- Input records
◆ ◆ ◆
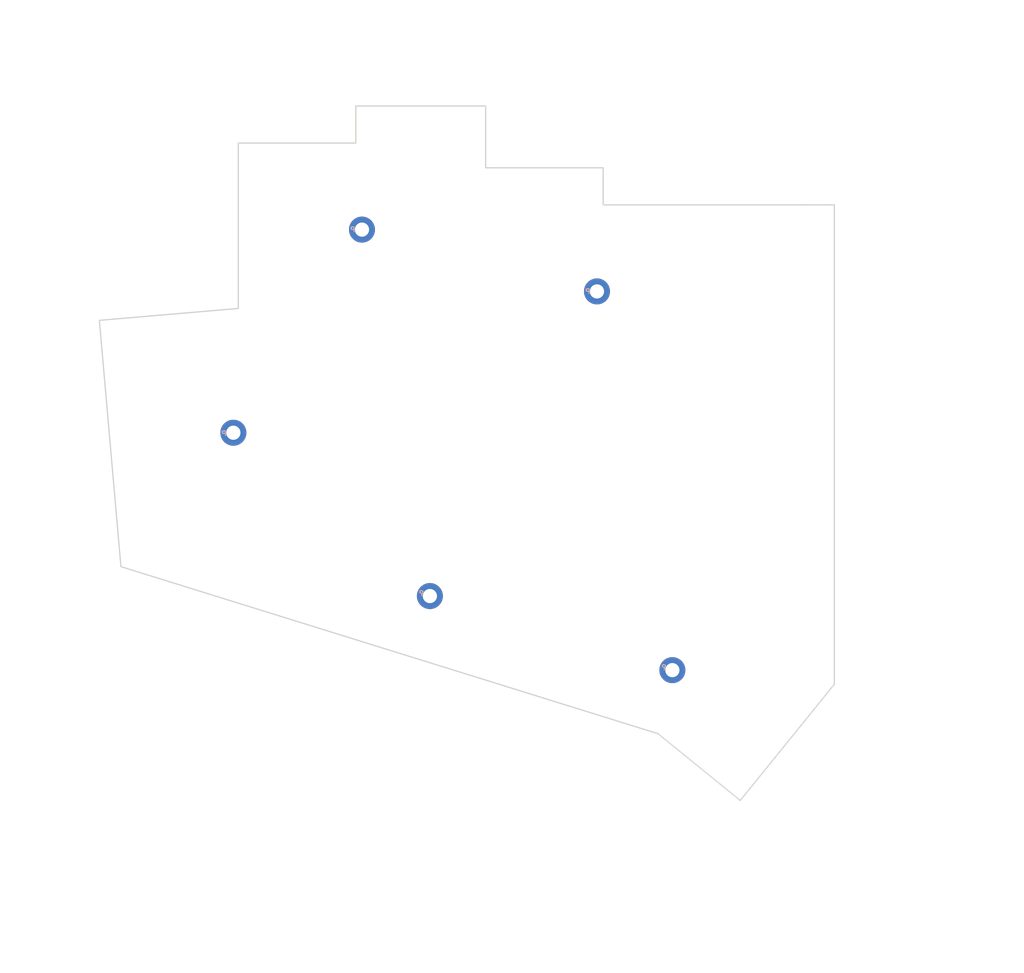
<source format=kicad_pcb>
(kicad_pcb (version 20171130) (host pcbnew "(5.1.8)-1")

  (general
    (thickness 1.6)
    (drawings 16)
    (tracks 0)
    (zones 0)
    (modules 5)
    (nets 2)
  )

  (page A3)
  (title_block
    (title "Amber bottom plate")
    (rev v2)
    (company YOUR_NAME_HERE)
  )

  (layers
    (0 F.Cu signal)
    (31 B.Cu signal)
    (32 B.Adhes user)
    (33 F.Adhes user)
    (34 B.Paste user)
    (35 F.Paste user)
    (36 B.SilkS user)
    (37 F.SilkS user)
    (38 B.Mask user)
    (39 F.Mask user)
    (40 Dwgs.User user)
    (41 Cmts.User user)
    (42 Eco1.User user)
    (43 Eco2.User user)
    (44 Edge.Cuts user)
    (45 Margin user)
    (46 B.CrtYd user)
    (47 F.CrtYd user)
    (48 B.Fab user)
    (49 F.Fab user)
  )

  (setup
    (last_trace_width 0.254)
    (user_trace_width 0.254)
    (user_trace_width 0.381)
    (trace_clearance 0.254)
    (zone_clearance 0.508)
    (zone_45_only no)
    (trace_min 0.2032)
    (via_size 0.8)
    (via_drill 0.4)
    (via_min_size 0.508)
    (via_min_drill 0.381)
    (uvia_size 0.3)
    (uvia_drill 0.1016)
    (uvias_allowed no)
    (uvia_min_size 0.2032)
    (uvia_min_drill 0.1016)
    (edge_width 0.05)
    (segment_width 0.2)
    (pcb_text_width 0.3)
    (pcb_text_size 1.5 1.5)
    (mod_edge_width 0.12)
    (mod_text_size 1 1)
    (mod_text_width 0.15)
    (pad_size 1.524 1.524)
    (pad_drill 0.8128)
    (pad_to_mask_clearance 0.05)
    (aux_axis_origin 0 0)
    (visible_elements 7FFFFFFF)
    (pcbplotparams
      (layerselection 0x010fc_ffffffff)
      (usegerberextensions false)
      (usegerberattributes true)
      (usegerberadvancedattributes true)
      (creategerberjobfile true)
      (excludeedgelayer true)
      (linewidth 0.100000)
      (plotframeref false)
      (viasonmask false)
      (mode 1)
      (useauxorigin false)
      (hpglpennumber 1)
      (hpglpenspeed 20)
      (hpglpendiameter 15.000000)
      (psnegative false)
      (psa4output false)
      (plotreference true)
      (plotvalue false)
      (plotinvisibletext false)
      (padsonsilk false)
      (subtractmaskfromsilk false)
      (outputformat 1)
      (mirror false)
      (drillshape 0)
      (scaleselection 1)
      (outputdirectory "gerber/"))
  )

  (net 0 "")
  (net 1 GND)

  (net_class Default "This is the default net class."
    (clearance 0.254)
    (trace_width 0.254)
    (via_dia 0.8)
    (via_drill 0.4)
    (uvia_dia 0.3)
    (uvia_drill 0.1016)
    (diff_pair_width 0.2032)
    (diff_pair_gap 0.25)
  )

  (module kbd:M2_Hole_TH locked (layer F.Cu) (tedit 5F7666C1) (tstamp 0)
    (at 67.432076 -33.151949)
    (fp_text reference P1 (at 0 0) (layer F.SilkS) hide
      (effects (font (size 1.27 1.27) (thickness 0.15)))
    )
    (fp_text value "" (at 0 0) (layer F.SilkS) hide
      (effects (font (size 1.27 1.27) (thickness 0.15)))
    )
    (fp_text user P (at -1.5 0) (layer B.SilkS)
      (effects (font (size 0.8 0.8) (thickness 0.15)) (justify mirror))
    )
    (pad "" thru_hole circle (at 0 0) (size 4.2 4.2) (drill 2.3) (layers *.Cu *.Mask))
  )

  (module kbd:M2_Hole_TH locked (layer F.Cu) (tedit 5F7666C1) (tstamp 0)
    (at 40.412724 16.131963 343)
    (fp_text reference P4 (at 0 0) (layer F.SilkS) hide
      (effects (font (size 1.27 1.27) (thickness 0.15)))
    )
    (fp_text value "" (at 0 0) (layer F.SilkS) hide
      (effects (font (size 1.27 1.27) (thickness 0.15)))
    )
    (fp_text user P (at -1.5 0 343) (layer B.SilkS)
      (effects (font (size 0.8 0.8) (thickness 0.15)) (justify mirror))
    )
    (pad "" thru_hole circle (at 0 0 343) (size 4.2 4.2) (drill 2.3) (layers *.Cu *.Mask))
  )

  (module kbd:M2_Hole_TH locked (layer F.Cu) (tedit 5F7666C1) (tstamp 0)
    (at 8.63587 -10.291829 5)
    (fp_text reference P3 (at 0 0) (layer F.SilkS) hide
      (effects (font (size 1.27 1.27) (thickness 0.15)))
    )
    (fp_text value "" (at 0 0) (layer F.SilkS) hide
      (effects (font (size 1.27 1.27) (thickness 0.15)))
    )
    (fp_text user P (at -1.5 0 5) (layer B.SilkS)
      (effects (font (size 0.8 0.8) (thickness 0.15)) (justify mirror))
    )
    (pad "" thru_hole circle (at 0 0 5) (size 4.2 4.2) (drill 2.3) (layers *.Cu *.Mask))
  )

  (module kbd:M2_Hole_TH locked (layer F.Cu) (tedit 5F7666C1) (tstamp 0)
    (at 79.621219 28.119203 343)
    (fp_text reference P5 (at 0 0) (layer F.SilkS) hide
      (effects (font (size 1.27 1.27) (thickness 0.15)))
    )
    (fp_text value "" (at 0 0) (layer F.SilkS) hide
      (effects (font (size 1.27 1.27) (thickness 0.15)))
    )
    (fp_text user P (at -1.5 0 343) (layer B.SilkS)
      (effects (font (size 0.8 0.8) (thickness 0.15)) (justify mirror))
    )
    (pad "" thru_hole circle (at 0 0 343) (size 4.2 4.2) (drill 2.3) (layers *.Cu *.Mask))
  )

  (module kbd:M2_Hole_TH locked (layer F.Cu) (tedit 5F7666C1) (tstamp 0)
    (at 29.432076 -43.151949)
    (fp_text reference P2 (at 0 0) (layer F.SilkS) hide
      (effects (font (size 1.27 1.27) (thickness 0.15)))
    )
    (fp_text value "" (at 0 0) (layer F.SilkS) hide
      (effects (font (size 1.27 1.27) (thickness 0.15)))
    )
    (fp_text user P (at -1.5 0) (layer B.SilkS)
      (effects (font (size 0.8 0.8) (thickness 0.15)) (justify mirror))
    )
    (pad "" thru_hole circle (at 0 0) (size 4.2 4.2) (drill 2.3) (layers *.Cu *.Mask))
  )

  (gr_line (start 105.81798 30.4) (end 105.81798 -9.5) (layer Edge.Cuts) (width 0.2) (tstamp 6020B984))
  (gr_line (start 105.81798 -47.151948) (end 100.7 -47.151948) (layer Edge.Cuts) (width 0.2) (tstamp 60210E56))
  (gr_line (start 105.81798 -9.5) (end 105.81798 -47.151948) (layer Edge.Cuts) (width 0.2))
  (gr_line (start 77.3 38.4) (end 90.602251 49.197142) (layer Edge.Cuts) (width 0.2))
  (gr_line (start 90.602251 49.197142) (end 105.81798 30.4) (layer Edge.Cuts) (width 0.2))
  (gr_line (start -9.544909 11.375179) (end 77.3 38.4) (layer Edge.Cuts) (width 0.2))
  (gr_line (start 68.432076 -47.151948) (end 100.7 -47.151948) (layer Edge.Cuts) (width 0.2))
  (gr_line (start 68.432076 -53.151948) (end 68.432076 -47.151948) (layer Edge.Cuts) (width 0.2))
  (gr_line (start 49.432076 -53.151948) (end 68.432076 -53.151948) (layer Edge.Cuts) (width 0.2))
  (gr_line (start 28.432076 -57.151948) (end 28.432076 -63.151948) (layer Edge.Cuts) (width 0.2))
  (gr_line (start 49.432076 -63.151948) (end 49.432076 -53.151948) (layer Edge.Cuts) (width 0.2))
  (gr_line (start 28.432076 -63.151948) (end 49.432076 -63.151948) (layer Edge.Cuts) (width 0.2))
  (gr_line (start 9.432076 -57.151948) (end 28.432076 -57.151948) (layer Edge.Cuts) (width 0.2))
  (gr_line (start 9.432076 -30.4) (end 9.432076 -57.151948) (layer Edge.Cuts) (width 0.2))
  (gr_line (start -13.031138 -28.472608) (end 9.432076 -30.4) (layer Edge.Cuts) (width 0.2))
  (gr_line (start -13.031138 -28.472608) (end -9.544909 11.375179) (layer Edge.Cuts) (width 0.2))

  (zone (net 1) (net_name GND) (layer F.Cu) (tstamp 604DED0D) (hatch edge 0.508)
    (connect_pads (clearance 0.508))
    (min_thickness 0.254)
    (fill yes (arc_segments 32) (thermal_gap 0.508) (thermal_bridge_width 0.508))
    (polygon
      (pts
        (xy 127.6 -70.5) (xy 130.4 33.1) (xy 120.2 64.8) (xy -24 13.7) (xy -19.2 -77.9)
      )
    )
  )
  (zone (net 1) (net_name GND) (layer B.Cu) (tstamp 604DED0A) (hatch edge 0.508)
    (connect_pads (clearance 0.508))
    (min_thickness 0.254)
    (fill yes (arc_segments 32) (thermal_gap 0.508) (thermal_bridge_width 0.508))
    (polygon
      (pts
        (xy 130.6 -72.1) (xy 136.5 19.3) (xy 105.4 77.1) (xy -29.1 13.4) (xy -25.3 -80.3)
      )
    )
  )
)

</source>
◆ ◆ ◆
- Task statement
From the entries above, extract only the lines running from the one containing "(35 F.Paste user)" through the one containing "(pad_to_mask_clearance 0.05)", inclusive.

- Task response
    (35 F.Paste user)
    (36 B.SilkS user)
    (37 F.SilkS user)
    (38 B.Mask user)
    (39 F.Mask user)
    (40 Dwgs.User user)
    (41 Cmts.User user)
    (42 Eco1.User user)
    (43 Eco2.User user)
    (44 Edge.Cuts user)
    (45 Margin user)
    (46 B.CrtYd user)
    (47 F.CrtYd user)
    (48 B.Fab user)
    (49 F.Fab user)
  )

  (setup
    (last_trace_width 0.254)
    (user_trace_width 0.254)
    (user_trace_width 0.381)
    (trace_clearance 0.254)
    (zone_clearance 0.508)
    (zone_45_only no)
    (trace_min 0.2032)
    (via_size 0.8)
    (via_drill 0.4)
    (via_min_size 0.508)
    (via_min_drill 0.381)
    (uvia_size 0.3)
    (uvia_drill 0.1016)
    (uvias_allowed no)
    (uvia_min_size 0.2032)
    (uvia_min_drill 0.1016)
    (edge_width 0.05)
    (segment_width 0.2)
    (pcb_text_width 0.3)
    (pcb_text_size 1.5 1.5)
    (mod_edge_width 0.12)
    (mod_text_size 1 1)
    (mod_text_width 0.15)
    (pad_size 1.524 1.524)
    (pad_drill 0.8128)
    (pad_to_mask_clearance 0.05)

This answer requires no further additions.